Rowton Houses was a chain of hostels built in London, England, by the Victorian philanthropist Lord Rowton to provide decent accommodation for working men in place of the squalid lodging houses of the time.

George Orwell, in his 1933 book Down and Out in Paris and London, wrote about lodging houses:

The best are the Rowton Houses, where the charge is a shilling, for which you get a cubicle to yourself, and the use of excellent bathrooms. You can also pay half a crown for a 'special', which is practically hotel accommodation. The Rowton Houses are splendid buildings, and the only objection to them is the strict discipline, with rules against cooking, card playing, etc.

The Rowton Houses throughout London were:
- Rowton House, 1 – 9 Bondway, Vauxhall, 1892
- Kings Cross, 1894 (the serial killer John Christie stayed here for four nights in 1953 shortly before his arrest).
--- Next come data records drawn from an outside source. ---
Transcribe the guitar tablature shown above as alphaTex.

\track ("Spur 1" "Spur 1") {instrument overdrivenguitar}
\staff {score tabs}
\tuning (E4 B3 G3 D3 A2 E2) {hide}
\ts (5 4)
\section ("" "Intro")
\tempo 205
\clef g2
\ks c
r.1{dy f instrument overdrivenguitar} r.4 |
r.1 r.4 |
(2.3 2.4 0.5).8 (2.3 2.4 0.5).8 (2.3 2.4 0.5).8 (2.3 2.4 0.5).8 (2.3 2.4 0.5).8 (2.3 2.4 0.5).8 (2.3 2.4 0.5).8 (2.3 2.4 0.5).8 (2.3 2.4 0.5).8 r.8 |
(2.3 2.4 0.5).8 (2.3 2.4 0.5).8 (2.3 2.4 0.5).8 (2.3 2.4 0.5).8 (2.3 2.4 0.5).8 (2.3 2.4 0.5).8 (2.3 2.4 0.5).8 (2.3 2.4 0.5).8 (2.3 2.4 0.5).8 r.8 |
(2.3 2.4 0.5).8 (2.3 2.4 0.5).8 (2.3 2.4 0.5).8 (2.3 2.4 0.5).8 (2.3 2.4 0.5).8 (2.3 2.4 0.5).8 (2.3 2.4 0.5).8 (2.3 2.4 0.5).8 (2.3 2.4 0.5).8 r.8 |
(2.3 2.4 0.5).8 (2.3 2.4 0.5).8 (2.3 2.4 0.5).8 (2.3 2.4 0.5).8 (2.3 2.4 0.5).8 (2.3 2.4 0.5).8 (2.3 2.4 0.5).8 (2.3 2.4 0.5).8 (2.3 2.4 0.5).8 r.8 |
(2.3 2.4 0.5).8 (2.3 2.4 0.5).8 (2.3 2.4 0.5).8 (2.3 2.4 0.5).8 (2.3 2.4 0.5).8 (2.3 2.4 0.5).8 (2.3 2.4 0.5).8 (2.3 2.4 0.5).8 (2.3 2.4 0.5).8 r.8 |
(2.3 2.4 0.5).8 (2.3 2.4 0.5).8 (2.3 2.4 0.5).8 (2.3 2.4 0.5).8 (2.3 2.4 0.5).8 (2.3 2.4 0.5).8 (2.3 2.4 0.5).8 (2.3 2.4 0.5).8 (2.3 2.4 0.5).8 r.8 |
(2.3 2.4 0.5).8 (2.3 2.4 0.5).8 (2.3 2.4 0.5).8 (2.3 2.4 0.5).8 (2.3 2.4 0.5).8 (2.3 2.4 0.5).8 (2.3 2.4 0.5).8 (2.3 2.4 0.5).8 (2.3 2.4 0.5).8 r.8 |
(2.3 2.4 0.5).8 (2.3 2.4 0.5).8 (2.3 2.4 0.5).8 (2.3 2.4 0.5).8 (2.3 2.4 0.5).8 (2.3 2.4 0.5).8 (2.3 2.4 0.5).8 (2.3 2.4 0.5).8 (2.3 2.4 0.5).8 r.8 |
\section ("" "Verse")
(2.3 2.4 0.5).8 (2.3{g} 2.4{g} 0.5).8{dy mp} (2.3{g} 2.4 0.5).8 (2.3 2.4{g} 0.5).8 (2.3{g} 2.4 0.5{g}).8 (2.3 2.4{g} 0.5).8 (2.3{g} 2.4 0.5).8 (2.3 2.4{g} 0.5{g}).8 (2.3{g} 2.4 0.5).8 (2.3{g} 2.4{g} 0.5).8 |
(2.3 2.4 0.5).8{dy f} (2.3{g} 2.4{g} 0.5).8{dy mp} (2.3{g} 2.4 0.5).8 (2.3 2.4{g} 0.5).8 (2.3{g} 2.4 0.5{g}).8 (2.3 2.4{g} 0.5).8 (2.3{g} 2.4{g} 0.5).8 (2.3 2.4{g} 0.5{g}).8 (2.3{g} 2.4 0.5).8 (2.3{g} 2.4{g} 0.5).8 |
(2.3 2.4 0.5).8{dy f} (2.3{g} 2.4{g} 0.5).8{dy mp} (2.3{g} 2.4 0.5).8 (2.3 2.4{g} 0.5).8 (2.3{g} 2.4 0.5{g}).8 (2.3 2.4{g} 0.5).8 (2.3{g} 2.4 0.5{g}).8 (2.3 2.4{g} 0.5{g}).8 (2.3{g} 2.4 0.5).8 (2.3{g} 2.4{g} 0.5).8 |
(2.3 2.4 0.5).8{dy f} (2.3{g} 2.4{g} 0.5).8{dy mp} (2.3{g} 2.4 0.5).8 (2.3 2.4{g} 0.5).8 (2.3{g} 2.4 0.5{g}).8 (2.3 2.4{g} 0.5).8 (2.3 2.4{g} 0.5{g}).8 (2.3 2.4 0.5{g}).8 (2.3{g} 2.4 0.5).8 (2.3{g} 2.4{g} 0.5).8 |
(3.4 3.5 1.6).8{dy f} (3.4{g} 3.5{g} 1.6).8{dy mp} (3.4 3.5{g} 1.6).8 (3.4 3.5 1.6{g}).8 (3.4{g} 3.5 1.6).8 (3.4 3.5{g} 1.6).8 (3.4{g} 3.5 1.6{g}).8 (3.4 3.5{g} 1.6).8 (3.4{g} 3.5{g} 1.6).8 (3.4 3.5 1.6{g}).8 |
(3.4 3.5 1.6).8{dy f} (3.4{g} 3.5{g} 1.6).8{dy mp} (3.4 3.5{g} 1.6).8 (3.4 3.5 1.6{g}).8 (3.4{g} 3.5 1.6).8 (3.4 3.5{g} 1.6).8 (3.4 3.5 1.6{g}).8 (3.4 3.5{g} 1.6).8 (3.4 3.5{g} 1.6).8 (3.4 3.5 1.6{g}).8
Rowton House at King’s Cross continued in operation until 1960. The building was renovated for £300,000 and opened on 9 October 1961 as the Mount Pleasant Hotel.
- Parkview House in Newington Butts, 1897. Became the London Park Hotel in the 1970s. Demolished as part of a major redevelopment of the area in 2007.
- Hammersmith, 1897, later demolished
- Tower House in Whitechapel, 1902. The building has since been developed into luxury housing. Joseph Stalin stayed there for a fortnight in 1907.
- Arlington House in Camden Town, 1905. The last and largest of the Houses, and the only one to remain in use as of 2025, with supported accommodation for 95 homeless people, other affordable accommodation, and a conference centre. For its first 80 years it had capacity for 1,200 tenants.

The architect for the bulk of the houses was Harry Bell Measures FRIBA, who also designed the tube stations for the Central London Railway in 1900 and was well known as the designer of many army barracks.

There was also a Rowton House in Highgate, Birmingham, which opened on 29 June 1903. It was built by the Birmingham Rowton Houses Ltd, from the designs and under the supervision of Measures. This building later became a hotel.